Machine learning and artificial intelligence (AI)
are two of the most commonly used commercial phrases these days. As a result, companies across sectors are searching for methods to include them in order to optimize and automate their key operations. The energy sector is no exception!
Indeed, throughout the years, renewable energy industries (wind, solar, hydro, nuclear) have substantially gained from the potential of machine learning. They were able to reduce their expenses, make better projections, and raise the rate of return on their portfolio. And this tendency is just going to gain momentum. If your company is in the energy industry or utilizes a lot of power, machine learning and AI can help you improve your business performance. But how precisely? Let's get started.
Ways in Which AI and Machine Learning are Changing Energy Sector
There are a few methods that machine learning and AI can be applied to positively improve the energy industry. Here are a few popular applications currently under development.

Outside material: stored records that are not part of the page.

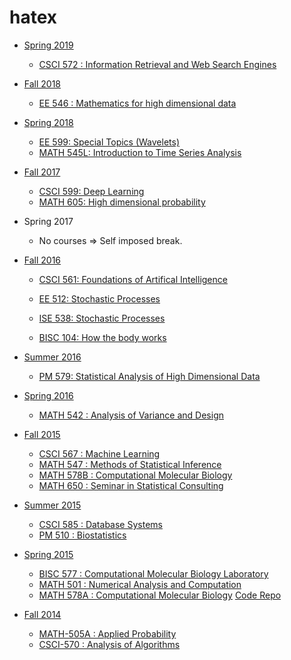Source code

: hatex
=====

- [Spring 2019](2019_Spring)
    - [CSCI 572 : Information Retrieval and Web Search Engines](2019_Spring/CSCI-572)
- [Fall 2018](2018_Fall)
    - [EE 546 : Mathematics for high dimensional data](2018_Fall/EE-546)
- [Spring 2018](2018_Spring)
    - [EE 599: Special Topics (Wavelets)](2018_Spring/EE-599)
    - [MATH 545L: Introduction to Time Series Analysis](2018_Spring/MATH-545L)
- [Fall 2017](2017_Fall)
    - [CSCI 599: Deep Learning](2017_Fall/CSCI-599)
    - [MATH 605: High dimensional probability](2017_Fall/MATH-605)
- Spring 2017
    - No courses => Self imposed break.
- [Fall 2016](2016_Fall)
    - [CSCI 561: Foundations of Artifical Intelligence](2016_Fall/CSCI-561)
    - [EE 512: Stochastic Processes](2016_Fall/EE-599)
    - [ISE 538: Stochastic Processes](2016_Fall/ISE-538)
    
    - [BISC 104: How the body works](2016_Fall/BISC-104)
- [Summer 2016](2016_Summer)
    - [PM 579: Statistical Analysis of High Dimensional Data](2016_Summer/PM-579)
- [Spring 2016](2016_Spring)
    - [MATH 542 : Analysis of Variance and Design](2016_Spring/MATH-542)

- [Fall 2015](2015_Fall)
    - [CSCI 567  : Machine Learning](2015_Fall/CSCI-567)
    - [MATH 547  : Methods of Statistical Inference](2015_Fall/MATH-547)
    - [MATH 578B : Computational Molecular Biology](2015_Fall/MATH-578B)
    - [MATH 650  : Seminar in Statistical Consulting](2015_Fall/MATH-650)

- [Summer 2015](2015_Summer)
    - [CSCI 585  : Database Systems](2015_Summer/CSCI-585)
    - [PM 510    : Biostatistics](2015_Summer/PM-510)

- [Spring 2015](2015_Spring)
    - [BISC 577  : Computational Molecular Biology Laboratory](2015_Spring/BISC-577)
    - [MATH 501  : Numerical Analysis and Computation](2015_Spring/MATH-501)
    - [MATH 578A : Computational Molecular Biology](2015_Spring/MATH578) [Code Repo](https://github.com/saketkc/comp-bio)

- [Fall 2014](2014_Fall)
    - [MATH-505A : Applied Probability](2014_Fall/MATH-505A)
    - [CSCI-570  : Analysis of Algorithms](2014_Fall/CSCI-570)

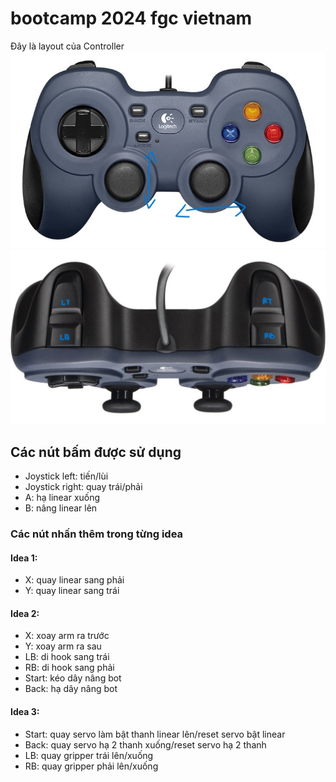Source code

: # bootcamp 2024 fgc vietnam
Đây là layout của Controller
![](./front.jpg)
![](./trigger.jpg)
## Các nút bấm được sử dụng
- Joystick left: tiến/lùi
- Joystick right: quay trái/phải
- A: hạ linear xuống
- B: nâng linear lên
### Các nút nhấn thêm trong từng idea
#### Idea 1:
- X: quay linear sang phải
- Y: quay linear sang trái
#### Idea 2:
- X: xoay arm ra trước
- Y: xoay arm ra sau
- LB: di hook sang trái
- RB: di hook sang phải
- Start: kéo dây nâng bot
- Back: hạ dây nâng bot
#### Idea 3:
- Start: quay servo làm bật thanh linear lên/reset servo bật linear
- Back: quay servo hạ 2 thanh xuống/reset servo hạ 2 thanh
- LB: quay gripper trái lên/xuống
- RB: quay gripper phải lên/xuống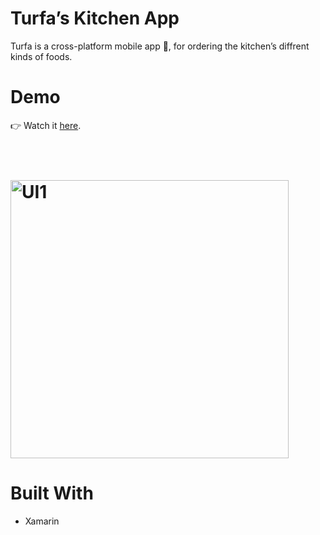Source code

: # Turfa’s Kitchen App
Turfa is a cross-platform mobile app 📱, for ordering the kitchen’s diffrent kinds of foods.

# Demo 
👉 Watch it <a href="https://drive.google.com/file/d/1dJ0GYlwTZ9dJdxdoha48kC7HBVDyuCaq/view?usp=sharing">here</a>.
<br>

<h1 align=“center”>
<br>
<img width="445" alt="UI1" src="https://user-images.githubusercontent.com/44033025/59153104-f6928d00-8a5a-11e9-9718-d102feeef22d.png">
</h1>

# Built With 
* Xamarin 

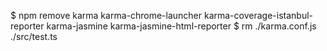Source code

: $ npm remove karma karma-chrome-launcher karma-coverage-istanbul-reporter karma-jasmine karma-jasmine-html-reporter
$ rm ./karma.conf.js ./src/test.ts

AI helps match energy output
with demand and ensure power grid stability and resilience.In 2003, a low-hanging high-voltage electricity line hit an overgrown tree in Ohio, causing a widespread blackout. There was no power system alarm and no sign of the incident. The electric company didn't notice until three additional power lines failed. This carelessness ultimately brought down the whole grid. The 50 million-person blackout lasted two days. Eleven individuals died, and $6 billion was lost.
Predictive maintenance can be implemented using machine learning and IoT
Sensors gather operational time series data from electricity lines, equipment, and stations (data accompanied by a timestamp).

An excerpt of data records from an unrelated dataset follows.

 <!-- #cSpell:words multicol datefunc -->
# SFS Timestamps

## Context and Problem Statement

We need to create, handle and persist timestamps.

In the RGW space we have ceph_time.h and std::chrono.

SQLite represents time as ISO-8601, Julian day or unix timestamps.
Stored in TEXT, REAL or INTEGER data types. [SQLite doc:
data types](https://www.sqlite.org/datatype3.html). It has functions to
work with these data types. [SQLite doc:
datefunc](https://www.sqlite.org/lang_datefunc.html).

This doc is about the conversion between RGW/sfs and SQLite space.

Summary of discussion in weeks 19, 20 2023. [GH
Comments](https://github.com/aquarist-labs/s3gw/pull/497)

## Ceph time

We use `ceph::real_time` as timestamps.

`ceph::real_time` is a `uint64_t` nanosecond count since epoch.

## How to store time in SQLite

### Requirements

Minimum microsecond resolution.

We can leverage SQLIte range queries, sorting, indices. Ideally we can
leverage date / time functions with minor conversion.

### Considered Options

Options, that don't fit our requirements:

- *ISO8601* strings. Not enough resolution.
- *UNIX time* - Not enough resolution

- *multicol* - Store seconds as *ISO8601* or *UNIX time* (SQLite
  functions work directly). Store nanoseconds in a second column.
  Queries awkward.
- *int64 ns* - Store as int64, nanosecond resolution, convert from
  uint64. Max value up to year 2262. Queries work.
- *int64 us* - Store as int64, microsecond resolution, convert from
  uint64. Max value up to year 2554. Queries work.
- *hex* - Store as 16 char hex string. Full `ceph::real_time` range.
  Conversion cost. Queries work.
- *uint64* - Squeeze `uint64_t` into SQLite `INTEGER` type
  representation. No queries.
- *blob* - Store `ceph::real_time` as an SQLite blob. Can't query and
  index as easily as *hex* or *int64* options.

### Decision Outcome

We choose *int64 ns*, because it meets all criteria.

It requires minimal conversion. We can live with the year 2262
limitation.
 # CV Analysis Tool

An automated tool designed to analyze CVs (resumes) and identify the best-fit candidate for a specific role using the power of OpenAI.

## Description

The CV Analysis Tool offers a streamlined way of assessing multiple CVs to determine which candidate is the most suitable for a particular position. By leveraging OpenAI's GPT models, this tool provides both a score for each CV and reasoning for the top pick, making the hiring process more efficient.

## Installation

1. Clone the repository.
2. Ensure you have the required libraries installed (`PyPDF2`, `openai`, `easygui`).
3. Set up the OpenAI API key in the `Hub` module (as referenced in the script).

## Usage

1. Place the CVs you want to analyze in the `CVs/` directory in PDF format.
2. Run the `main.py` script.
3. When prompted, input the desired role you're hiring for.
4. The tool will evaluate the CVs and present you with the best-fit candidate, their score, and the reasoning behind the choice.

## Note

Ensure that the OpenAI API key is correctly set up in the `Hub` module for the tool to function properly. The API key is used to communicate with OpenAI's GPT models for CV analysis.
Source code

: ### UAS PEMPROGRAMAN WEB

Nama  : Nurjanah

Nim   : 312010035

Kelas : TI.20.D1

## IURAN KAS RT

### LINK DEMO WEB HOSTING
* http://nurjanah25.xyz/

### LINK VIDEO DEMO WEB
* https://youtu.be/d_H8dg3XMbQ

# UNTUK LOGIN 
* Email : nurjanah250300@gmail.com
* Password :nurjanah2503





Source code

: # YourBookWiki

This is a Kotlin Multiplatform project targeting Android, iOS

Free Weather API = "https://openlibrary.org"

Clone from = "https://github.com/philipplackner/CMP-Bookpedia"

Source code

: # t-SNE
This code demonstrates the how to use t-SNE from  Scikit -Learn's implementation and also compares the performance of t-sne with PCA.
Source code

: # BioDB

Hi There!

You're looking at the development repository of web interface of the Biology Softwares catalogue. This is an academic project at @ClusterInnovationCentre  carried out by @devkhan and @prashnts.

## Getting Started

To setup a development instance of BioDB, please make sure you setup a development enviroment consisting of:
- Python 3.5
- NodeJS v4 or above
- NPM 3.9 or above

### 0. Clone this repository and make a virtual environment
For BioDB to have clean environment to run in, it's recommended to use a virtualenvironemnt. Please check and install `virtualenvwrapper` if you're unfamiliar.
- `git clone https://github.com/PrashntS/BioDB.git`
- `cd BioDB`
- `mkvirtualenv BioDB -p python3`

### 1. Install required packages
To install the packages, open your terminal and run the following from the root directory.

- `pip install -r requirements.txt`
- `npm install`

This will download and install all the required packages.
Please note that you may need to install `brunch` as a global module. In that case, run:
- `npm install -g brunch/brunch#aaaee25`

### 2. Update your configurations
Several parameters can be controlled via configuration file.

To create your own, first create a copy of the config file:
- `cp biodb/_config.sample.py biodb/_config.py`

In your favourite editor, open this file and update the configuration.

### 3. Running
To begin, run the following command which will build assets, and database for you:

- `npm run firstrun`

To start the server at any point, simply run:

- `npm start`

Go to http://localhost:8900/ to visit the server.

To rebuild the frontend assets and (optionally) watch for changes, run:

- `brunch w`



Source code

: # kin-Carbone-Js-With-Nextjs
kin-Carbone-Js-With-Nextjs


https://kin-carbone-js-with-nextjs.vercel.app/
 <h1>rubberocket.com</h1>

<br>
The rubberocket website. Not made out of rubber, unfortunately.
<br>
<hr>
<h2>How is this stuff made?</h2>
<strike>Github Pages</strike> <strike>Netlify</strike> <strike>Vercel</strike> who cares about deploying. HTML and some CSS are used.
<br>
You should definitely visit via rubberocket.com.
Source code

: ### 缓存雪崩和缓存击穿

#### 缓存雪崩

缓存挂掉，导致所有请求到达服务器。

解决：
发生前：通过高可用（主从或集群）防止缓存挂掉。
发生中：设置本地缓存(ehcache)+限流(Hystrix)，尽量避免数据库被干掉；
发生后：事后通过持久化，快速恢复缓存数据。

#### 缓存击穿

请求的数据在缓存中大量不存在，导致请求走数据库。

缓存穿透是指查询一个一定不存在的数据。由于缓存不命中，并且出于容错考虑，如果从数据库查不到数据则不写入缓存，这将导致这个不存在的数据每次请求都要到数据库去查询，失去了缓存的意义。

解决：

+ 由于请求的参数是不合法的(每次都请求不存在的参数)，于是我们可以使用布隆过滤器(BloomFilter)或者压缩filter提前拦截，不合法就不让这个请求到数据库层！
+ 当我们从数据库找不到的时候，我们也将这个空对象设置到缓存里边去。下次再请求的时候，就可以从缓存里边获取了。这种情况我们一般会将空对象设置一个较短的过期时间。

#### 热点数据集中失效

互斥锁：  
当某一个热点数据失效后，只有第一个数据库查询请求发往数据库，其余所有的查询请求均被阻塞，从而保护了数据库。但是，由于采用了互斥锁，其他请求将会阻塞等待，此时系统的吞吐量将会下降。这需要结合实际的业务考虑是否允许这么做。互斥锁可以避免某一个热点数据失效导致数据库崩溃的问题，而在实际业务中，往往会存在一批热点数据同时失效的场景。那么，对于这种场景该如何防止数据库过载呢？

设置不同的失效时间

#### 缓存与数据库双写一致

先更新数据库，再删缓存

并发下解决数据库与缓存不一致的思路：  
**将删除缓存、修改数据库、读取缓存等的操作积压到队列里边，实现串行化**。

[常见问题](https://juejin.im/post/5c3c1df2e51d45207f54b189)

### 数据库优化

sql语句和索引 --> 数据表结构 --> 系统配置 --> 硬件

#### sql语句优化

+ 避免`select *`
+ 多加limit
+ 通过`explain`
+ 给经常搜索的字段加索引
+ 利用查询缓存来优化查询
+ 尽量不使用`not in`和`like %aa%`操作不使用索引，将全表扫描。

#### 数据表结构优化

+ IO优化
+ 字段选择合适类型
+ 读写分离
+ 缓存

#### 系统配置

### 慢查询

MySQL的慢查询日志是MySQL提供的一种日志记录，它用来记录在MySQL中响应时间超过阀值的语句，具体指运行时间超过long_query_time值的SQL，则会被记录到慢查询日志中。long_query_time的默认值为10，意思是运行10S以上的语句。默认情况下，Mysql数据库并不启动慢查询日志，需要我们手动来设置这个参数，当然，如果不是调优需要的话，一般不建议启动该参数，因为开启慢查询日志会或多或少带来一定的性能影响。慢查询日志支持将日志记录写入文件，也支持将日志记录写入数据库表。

Machine learning algorithms can then forecast when a component will fail (or n-steps). It can also anticipate machinery's remaining usable life or future breakdown. These algorithms detect machine failure, eliminate blackouts or downtimes, improve maintenance procedures, and reduce maintenance expenses.
Grid management is a promising AI application in energy. Complex networks distribute electricity to users (also known as the power grid). Generation and demand must always match in the electrical system. Other issues, like blackouts and system breakdowns, can occur.

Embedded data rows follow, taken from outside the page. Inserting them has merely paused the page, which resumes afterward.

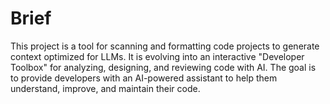 # Brief

This project is a tool for scanning and formatting code projects to generate context optimized for LLMs. It is evolving into an interactive "Developer Toolbox" for analyzing, designing, and reviewing code with AI. The goal is to provide developers with an AI-powered assistant to help them understand, improve, and maintain their code.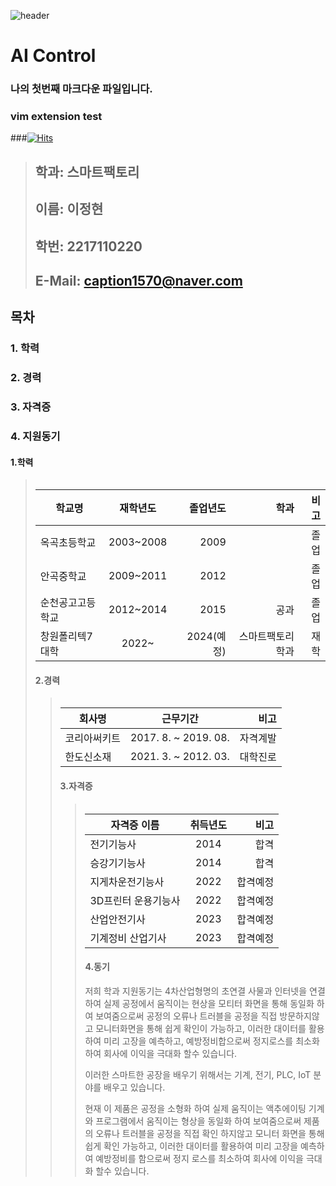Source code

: ![header](https://capsule-render.vercel.app/api?type=wave&color=auto&height=300&section=header&text=정현이의%20깃허브&animation=blink&fontSize=90)


# AI Control
### 나의 첫번째 마크다운 파일입니다.
### vim extension test

###[![Hits](https://hits.seeyoufarm.com/api/count/incr/badge.svg?url=https%3A%2F%2Fgithub.com%2FSuran96&count_bg=%230ED831&title_bg=%2319288E&icon=maserati.svg&icon_color=%23AD2222&title=hits&edge_flat=false)](https://hits.seeyoufarm.com)

> 
> ##  **학과: 스마트팩토리**
> ##  **이름: 이정현**   
> ##  **학번: 2217110220**    
> ##  **E-Mail: caption1570@naver.com**    


## 목차    
###  1. 학력 
###  2. 경력    
###  3. 자격증
###  4. 지원동기   

 #### 1.학력
> <table>
|학교명 | 재학년도 | 졸업년도 | 학과 | 비고
|------------|:------------------:|-------:|--------------:|---------:|
| 옥곡초등학교 | 2003~2008 | 2009 |   | 졸업
| 안곡중학교 | 2009~2011 | 2012 |    | 졸업
| 순천공고고등학교 | 2012~2014 | 2015 | 공과 | 졸업
| 창원폴리텍7대학| 2022~ | 2024(예정)| 스마트팩토리학과 | 재학



#### 2.경력
> <table>
| 회사명 | 근무기간  | 비고
|------------|:-------------------:|-------:|
| 코리아써키트 | 2017. 8. ~ 2019. 08. | 자격계발 |
| 한도신소재 | 2021. 3. ~ 2012. 03. | 대학진로 |



#### 3.자격증
> <table>
| 자격증 이름 | 취득년도  | 비고
|------------|:-------------------:|-------:|
| 전기기능사 | 2014 | 합격 |
| 승강기기능사 | 2014 | 합격 |
| 지게차운전기능사 | 2022 | 합격예정 |
| 3D프린터 운용기능사 | 2022 | 합격예정 |
| 산업안전기사 | 2023 | 합격예정 |
| 기계정비 산업기사 | 2023 | 합격예정 |

  
 



#### 4.동기
  저희 학과 지원동기는 4차산업형명의 초연결 사물과 인터넷을 연결하여 실제 공정에서 움직이는 현상을 모티터 화면을 통해 동일화 하여 보여줌으로써
  공정의 오류나 트러블을 공정을 직접 방문하지않고 모니터화면을 통해 쉽게 확인이 가능하고, 이러한 대이터를 활용하여 미리 고장을 예측하고, 예방정비합으로써
  정지로스를 최소화하여 회사에 이익을 극대화 할수 있습니다.
  
  이러한 스마트한 공장을 배우기 위해서는 기계, 전기, PLC, IoT 분야를 배우고 있습니다.
  
  현재 이 제품은 
  공정을 소형화 하여 실제 움직이는 액추에이팅 기계와 프로그램에서 움직이는 형상을
  동일화 하여 보여줌으로써 제품의 오류나 트러블을 공정을 직접 확인 하지않고 모니터 화면을 통해
  쉽게 확인 가능하고, 이러한 대이터를 활용하여 미리 고장을 예측하여 예방정비를 함으로써
  정지 로스를 최소하여 회사에 이익을 극대화 할수 있습니다.
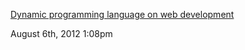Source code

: [ Dynamic programming language on web development ](
http://kleineblase.wordpress.com/2012/08/05/what-are-dynami/)

August 6th, 2012 1:08pm


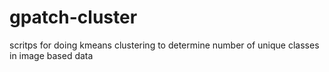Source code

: # gpatch-cluster
scritps for doing kmeans clustering to determine number of unique classes in image based data
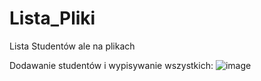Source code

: # Lista_Pliki
Lista Studentów ale na plikach

Dodawanie studentów i wypisywanie wszystkich:
![image](https://user-images.githubusercontent.com/115046087/208197979-e701f1c2-d3e4-495d-a79d-ca66bc3ad2d6.png)
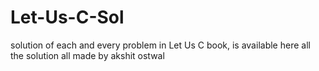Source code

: # Let-Us-C-Sol
solution of each and every problem in Let Us C book, is available here
all the solution all made by akshit ostwal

Despite being ancient, pumped hydroelectric storage is the most common way to store energy. It operates by moving water upwards and letting it fall into turbines. Renewable energy makes predicting the grid's power generation challenging. After all, it is affected by a variety of things, like sunlight and wind.
Large demand shifts can be expensive for nations that depend on renewable energy. As nations migrate to green energy, it's harder to adapt to demand fluctuations. Germany plans to use 80% renewable energy by 2050.
Countries such as Germany will encounter two major challenges Demand fluctuations: On some days or times of the year, power consumption soars (on Christmas, for example) Weather volatility: Without wind or clear skies, it might be hard to meet electrical demand. In both circumstances, more stations or fossil fuel-powered facilities must meet demand
Solving demand response issues
Many nations are partnering with businesses to examine weather forecasts, power demand, etc. Germany's EWeLiNE project forecasts wind and solar energy at a specific moment. This enables the government to use non-renewable energy to meet additional power demand.
They utilize enormous historical data sets to train machine learning algorithms, as well as data from wind turbines or solar panels, to properly balance supply and demand.
AI increases the potential of humans.
Several renewable energy producers are investing in artificial intelligence to boost their businesses.There are numerous uses of artificial intelligence in renewable energy. The fundamental purpose of AI integrated systems is to reduce forecasting issues and incorporate renewable energy into the central energy grid as effectively as possible. AI can also assist renewable energy providers in developing successful plans and policies based on present energy consumption and demand.